Dossier n°

Justes en France


Patrick Cabanel consacre une étude essentielle aux 3 3376 Françaises, Français et étrangers en France à qui a été décerné le titre de « Justes parmi les nations » (Histoire des Justes de France, Armand Colin, 409 p., 27,50 €). Durant la Seconde Guerre mondiale, ils ont, au péril de leur vie et sans contrepartie, sauvé au moins un Juif. La récompense qui les honore constitue la plus haute distinction civile décernée par l’Etat d’Israël depuis 1963. Parmi les récipiendaires figurent de nombreux protestants dont Patrick Cabanel est d’abord le spécialiste. Il est venu à l’étude de la Solution finale par l’histoire du protestantisme français, mais aussi par celle de l’école, de ses maîtres et de ses maîtresses. Il travaille sur le sauvetage des Juifs depuis ses premières enquêtes de 1982 sur les Cévennes comme terre de refuge. Il a récemment édité le journal et la correspondance d’Alice Ferrières, institutrice protestante cévenole en poste à Murat (Cantal) qui a œuvré sans relâche pour cacher des enfants juifs et les soustraire au génocide (Calmann-Lévy, 2010). Elle se trouve, comme l’écrit Cabanel, « au confluent de la mémoire huguenote et de l’universalisme républicain – deux sources qui coulent bien dans le même sens ».
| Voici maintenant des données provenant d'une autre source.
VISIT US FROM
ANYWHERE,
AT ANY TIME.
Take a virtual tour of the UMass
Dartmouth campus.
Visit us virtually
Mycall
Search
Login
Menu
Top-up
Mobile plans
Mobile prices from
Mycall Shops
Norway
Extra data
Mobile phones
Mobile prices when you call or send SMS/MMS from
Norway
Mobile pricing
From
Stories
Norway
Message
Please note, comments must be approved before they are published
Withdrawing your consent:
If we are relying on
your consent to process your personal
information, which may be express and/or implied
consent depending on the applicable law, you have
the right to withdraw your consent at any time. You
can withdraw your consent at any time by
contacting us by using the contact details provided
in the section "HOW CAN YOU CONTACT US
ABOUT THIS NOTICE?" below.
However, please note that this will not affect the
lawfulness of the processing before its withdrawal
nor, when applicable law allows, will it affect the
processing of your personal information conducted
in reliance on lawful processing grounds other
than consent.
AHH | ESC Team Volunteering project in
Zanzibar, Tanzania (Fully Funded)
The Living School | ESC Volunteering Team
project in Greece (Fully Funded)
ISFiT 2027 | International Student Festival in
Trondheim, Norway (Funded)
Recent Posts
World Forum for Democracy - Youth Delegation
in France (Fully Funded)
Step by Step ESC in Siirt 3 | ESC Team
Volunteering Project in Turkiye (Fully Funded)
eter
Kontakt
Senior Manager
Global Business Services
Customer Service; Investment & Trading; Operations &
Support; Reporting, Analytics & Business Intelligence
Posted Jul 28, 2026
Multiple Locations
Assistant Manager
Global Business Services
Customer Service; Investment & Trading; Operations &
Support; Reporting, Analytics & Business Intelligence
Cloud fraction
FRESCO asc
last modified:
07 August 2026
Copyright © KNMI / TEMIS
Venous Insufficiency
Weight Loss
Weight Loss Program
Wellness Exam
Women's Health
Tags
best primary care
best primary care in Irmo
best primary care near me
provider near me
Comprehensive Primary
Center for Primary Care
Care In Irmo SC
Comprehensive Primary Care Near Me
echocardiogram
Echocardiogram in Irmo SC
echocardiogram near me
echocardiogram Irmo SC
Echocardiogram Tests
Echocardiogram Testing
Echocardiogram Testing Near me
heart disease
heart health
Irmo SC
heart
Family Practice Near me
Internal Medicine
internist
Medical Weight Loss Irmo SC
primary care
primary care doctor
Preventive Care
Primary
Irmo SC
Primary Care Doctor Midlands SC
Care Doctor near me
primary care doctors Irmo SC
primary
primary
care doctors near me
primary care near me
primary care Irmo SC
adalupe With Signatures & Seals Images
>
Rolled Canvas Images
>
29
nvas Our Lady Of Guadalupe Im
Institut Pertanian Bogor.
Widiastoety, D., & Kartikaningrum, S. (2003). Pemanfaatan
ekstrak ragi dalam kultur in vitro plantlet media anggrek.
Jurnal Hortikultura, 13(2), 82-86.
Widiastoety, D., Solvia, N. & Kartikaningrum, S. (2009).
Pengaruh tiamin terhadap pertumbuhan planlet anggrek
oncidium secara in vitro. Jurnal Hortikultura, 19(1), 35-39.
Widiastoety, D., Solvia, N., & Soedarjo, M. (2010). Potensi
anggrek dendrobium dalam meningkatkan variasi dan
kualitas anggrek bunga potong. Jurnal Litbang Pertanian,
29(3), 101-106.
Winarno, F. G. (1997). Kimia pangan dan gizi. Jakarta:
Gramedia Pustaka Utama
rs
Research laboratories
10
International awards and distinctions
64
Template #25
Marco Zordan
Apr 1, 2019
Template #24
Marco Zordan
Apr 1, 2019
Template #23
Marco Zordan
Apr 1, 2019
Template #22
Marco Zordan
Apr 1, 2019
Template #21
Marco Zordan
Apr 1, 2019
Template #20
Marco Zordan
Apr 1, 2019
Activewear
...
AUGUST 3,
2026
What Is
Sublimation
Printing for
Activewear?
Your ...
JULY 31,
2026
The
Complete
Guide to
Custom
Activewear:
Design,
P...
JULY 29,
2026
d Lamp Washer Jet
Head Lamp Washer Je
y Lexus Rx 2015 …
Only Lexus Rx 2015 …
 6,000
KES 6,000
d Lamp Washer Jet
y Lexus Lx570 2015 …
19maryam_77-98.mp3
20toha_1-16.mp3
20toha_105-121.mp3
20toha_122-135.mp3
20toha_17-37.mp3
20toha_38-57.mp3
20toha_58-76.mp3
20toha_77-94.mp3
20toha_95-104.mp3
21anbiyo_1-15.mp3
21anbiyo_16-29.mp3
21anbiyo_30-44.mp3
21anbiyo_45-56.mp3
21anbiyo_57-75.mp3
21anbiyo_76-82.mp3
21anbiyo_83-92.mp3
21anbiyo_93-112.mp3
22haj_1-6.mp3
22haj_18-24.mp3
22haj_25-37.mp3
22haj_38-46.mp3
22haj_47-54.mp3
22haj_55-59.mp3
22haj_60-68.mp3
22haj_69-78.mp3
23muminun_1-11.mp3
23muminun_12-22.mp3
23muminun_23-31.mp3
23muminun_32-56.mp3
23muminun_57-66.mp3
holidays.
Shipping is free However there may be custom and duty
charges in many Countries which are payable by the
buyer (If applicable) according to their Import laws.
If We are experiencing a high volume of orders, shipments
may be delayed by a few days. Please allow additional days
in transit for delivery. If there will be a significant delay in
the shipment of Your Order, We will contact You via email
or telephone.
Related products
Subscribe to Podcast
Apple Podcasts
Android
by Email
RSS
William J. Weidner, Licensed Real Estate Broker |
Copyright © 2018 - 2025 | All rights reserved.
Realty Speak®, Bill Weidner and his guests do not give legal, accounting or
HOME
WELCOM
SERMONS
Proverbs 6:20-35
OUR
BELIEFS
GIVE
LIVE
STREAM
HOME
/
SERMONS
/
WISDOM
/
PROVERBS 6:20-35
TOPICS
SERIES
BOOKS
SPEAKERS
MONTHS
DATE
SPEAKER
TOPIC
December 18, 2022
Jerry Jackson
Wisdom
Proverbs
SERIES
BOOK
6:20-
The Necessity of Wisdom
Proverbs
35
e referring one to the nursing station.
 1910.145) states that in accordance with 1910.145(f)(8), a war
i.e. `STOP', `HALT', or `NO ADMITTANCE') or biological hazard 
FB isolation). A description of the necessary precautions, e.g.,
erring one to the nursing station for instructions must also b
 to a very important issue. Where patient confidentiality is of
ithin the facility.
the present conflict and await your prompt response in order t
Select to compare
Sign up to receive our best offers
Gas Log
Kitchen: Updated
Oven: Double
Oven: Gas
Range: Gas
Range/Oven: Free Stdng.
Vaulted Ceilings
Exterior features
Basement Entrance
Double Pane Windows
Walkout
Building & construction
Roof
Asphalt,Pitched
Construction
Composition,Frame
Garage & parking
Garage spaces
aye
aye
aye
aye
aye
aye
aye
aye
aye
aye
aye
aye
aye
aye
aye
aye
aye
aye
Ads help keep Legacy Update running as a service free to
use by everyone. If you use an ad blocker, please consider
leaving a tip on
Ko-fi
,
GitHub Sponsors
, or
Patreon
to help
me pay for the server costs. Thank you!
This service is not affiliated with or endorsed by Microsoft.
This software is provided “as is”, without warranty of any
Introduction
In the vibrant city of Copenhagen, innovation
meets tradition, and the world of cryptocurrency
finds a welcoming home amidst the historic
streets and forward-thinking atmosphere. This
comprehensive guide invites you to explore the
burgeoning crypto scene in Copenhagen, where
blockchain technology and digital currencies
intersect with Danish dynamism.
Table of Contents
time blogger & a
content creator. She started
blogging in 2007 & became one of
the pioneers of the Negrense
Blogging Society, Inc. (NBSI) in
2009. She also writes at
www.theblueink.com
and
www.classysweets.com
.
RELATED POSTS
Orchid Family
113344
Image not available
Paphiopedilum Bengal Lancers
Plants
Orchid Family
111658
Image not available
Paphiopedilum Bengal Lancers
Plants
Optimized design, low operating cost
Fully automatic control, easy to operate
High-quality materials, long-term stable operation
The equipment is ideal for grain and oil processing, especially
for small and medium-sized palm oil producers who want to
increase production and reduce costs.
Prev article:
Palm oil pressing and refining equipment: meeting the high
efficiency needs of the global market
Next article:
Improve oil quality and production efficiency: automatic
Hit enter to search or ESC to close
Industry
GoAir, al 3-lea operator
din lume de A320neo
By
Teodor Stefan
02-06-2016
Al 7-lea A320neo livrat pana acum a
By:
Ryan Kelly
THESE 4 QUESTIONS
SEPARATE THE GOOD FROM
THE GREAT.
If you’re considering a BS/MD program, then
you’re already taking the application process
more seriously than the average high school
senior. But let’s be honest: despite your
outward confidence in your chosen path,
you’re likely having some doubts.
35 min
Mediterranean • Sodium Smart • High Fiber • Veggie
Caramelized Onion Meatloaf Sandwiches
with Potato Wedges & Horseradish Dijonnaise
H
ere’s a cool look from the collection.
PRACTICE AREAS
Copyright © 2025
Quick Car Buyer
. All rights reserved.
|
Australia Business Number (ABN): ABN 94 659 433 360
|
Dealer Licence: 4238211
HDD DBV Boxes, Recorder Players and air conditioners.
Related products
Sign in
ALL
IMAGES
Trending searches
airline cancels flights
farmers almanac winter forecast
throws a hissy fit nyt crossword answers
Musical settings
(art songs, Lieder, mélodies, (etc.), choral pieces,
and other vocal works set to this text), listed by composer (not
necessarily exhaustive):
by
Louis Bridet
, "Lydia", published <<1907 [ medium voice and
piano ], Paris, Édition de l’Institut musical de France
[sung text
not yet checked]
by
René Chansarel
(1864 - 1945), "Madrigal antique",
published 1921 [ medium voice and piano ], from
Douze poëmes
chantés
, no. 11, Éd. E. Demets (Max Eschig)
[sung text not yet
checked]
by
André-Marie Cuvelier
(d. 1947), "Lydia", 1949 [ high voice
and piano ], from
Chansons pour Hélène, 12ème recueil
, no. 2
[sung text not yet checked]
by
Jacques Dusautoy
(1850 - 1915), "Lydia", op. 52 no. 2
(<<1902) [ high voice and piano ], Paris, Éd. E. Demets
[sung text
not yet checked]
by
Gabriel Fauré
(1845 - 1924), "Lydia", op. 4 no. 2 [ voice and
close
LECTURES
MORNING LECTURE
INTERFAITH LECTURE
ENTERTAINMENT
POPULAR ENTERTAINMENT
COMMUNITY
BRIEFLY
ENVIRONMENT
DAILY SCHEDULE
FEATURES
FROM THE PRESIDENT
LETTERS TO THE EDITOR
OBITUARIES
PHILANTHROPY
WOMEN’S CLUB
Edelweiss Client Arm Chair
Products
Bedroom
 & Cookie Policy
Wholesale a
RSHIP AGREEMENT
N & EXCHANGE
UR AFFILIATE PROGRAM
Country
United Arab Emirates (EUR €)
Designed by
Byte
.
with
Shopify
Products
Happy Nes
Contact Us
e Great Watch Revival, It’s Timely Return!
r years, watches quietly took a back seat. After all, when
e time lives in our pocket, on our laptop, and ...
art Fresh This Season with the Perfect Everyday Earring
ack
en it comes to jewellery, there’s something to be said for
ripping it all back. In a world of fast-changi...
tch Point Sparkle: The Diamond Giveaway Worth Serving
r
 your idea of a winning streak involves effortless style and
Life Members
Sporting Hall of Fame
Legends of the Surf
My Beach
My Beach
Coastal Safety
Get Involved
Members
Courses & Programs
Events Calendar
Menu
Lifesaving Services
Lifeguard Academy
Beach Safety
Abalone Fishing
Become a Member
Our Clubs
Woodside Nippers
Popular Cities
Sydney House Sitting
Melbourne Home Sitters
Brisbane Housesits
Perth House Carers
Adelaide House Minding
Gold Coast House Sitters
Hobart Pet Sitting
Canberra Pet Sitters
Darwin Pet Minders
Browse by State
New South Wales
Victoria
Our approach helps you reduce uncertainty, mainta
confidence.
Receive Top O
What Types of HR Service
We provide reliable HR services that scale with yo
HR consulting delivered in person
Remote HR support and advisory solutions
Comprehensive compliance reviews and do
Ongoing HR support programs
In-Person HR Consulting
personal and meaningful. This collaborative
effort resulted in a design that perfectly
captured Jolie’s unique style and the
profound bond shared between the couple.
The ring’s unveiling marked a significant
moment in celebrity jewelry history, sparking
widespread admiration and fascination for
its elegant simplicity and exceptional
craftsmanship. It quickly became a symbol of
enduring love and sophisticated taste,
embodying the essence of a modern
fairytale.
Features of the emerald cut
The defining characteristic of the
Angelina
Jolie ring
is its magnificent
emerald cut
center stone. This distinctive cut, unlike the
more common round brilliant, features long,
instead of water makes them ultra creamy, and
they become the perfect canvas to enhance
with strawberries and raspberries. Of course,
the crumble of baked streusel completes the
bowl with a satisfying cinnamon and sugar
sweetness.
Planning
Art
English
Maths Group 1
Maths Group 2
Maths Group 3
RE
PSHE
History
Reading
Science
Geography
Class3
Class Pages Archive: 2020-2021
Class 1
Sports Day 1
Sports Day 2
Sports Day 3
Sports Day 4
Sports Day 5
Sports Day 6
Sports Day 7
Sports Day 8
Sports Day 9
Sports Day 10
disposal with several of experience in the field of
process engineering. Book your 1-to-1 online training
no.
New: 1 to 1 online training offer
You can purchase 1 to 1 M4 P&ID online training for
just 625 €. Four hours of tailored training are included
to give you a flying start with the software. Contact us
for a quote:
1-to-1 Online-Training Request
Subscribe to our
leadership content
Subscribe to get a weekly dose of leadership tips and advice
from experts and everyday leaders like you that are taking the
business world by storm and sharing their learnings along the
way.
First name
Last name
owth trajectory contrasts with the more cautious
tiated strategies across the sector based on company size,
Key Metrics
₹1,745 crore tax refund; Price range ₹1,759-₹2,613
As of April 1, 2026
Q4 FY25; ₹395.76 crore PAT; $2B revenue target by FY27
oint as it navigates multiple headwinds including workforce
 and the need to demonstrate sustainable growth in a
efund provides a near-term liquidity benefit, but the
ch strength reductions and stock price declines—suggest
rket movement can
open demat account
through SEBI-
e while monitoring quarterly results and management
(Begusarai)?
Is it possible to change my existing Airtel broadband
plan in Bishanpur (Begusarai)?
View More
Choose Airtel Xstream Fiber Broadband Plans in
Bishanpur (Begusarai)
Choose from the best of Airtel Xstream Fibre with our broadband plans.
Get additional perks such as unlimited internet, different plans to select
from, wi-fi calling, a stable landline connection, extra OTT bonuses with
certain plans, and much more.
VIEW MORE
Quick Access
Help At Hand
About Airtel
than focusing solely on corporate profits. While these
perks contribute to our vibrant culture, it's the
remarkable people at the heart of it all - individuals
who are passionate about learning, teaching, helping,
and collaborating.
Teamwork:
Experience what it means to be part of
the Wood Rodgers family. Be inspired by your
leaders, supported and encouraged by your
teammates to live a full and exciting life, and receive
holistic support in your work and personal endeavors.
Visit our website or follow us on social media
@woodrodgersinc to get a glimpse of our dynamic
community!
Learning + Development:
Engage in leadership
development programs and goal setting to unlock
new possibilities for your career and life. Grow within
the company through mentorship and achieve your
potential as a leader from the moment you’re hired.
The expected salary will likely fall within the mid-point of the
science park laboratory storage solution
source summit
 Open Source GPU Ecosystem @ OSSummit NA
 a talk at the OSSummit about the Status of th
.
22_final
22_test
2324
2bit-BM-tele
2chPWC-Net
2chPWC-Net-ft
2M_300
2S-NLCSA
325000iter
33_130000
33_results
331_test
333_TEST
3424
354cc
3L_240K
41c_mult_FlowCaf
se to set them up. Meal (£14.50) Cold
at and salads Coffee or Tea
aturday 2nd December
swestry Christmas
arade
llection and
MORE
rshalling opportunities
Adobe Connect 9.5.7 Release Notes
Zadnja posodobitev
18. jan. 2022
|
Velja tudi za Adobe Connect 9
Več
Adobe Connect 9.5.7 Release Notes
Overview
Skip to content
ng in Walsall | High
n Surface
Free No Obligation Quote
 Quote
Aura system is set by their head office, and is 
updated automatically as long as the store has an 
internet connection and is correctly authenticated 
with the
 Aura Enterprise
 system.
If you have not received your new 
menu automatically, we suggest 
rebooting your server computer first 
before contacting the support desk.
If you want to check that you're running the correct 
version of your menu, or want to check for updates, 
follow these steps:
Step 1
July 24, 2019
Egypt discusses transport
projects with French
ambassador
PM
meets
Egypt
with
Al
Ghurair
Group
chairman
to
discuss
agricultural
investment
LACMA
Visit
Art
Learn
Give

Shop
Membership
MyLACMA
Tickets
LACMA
Après la guerre, les enfants sauvés ont tenté de retrouver leurs sauveteurs. Certains y sont parvenus, se donnant alors un passé tandis que les seconds pouvaient eux aussi commencer de vivre en paix avec leur mémoire, enfin soulagés. D’autres n’ont pas pu. Les traces ont été perdues. Les souvenirs des enfants demeuraient trop imprécis. « Certains sauveteurs n’ont jamais pu être nommés Justes ». Comme le rappelle Patrick Cabanel en conclusion d’une recherche d’une gravité et d’une justesse sans égal, la catégorie des Justes a été étendue à d’autres génocides, extension qui « peut nouer des génocides les uns aux autres, en révélant l’universalité de cette forme de violence, quelque spécifique que soit chaque catastrophe, et en rappelant qu’à chaque fois des hommes et des femmes ont pris le parti d’opposer, parfois frontalement, plus souvent en offrant aux victimes atteintes ou désignées des formes de secours, d’aide ou de témoignage contre le déni et l’oubli ». Ainsi apprenons-nous « à écrire l’histoire en sortant du huis clos des bourreaux et des victimes et en abordant un tiers parti généralement très majoritaire ».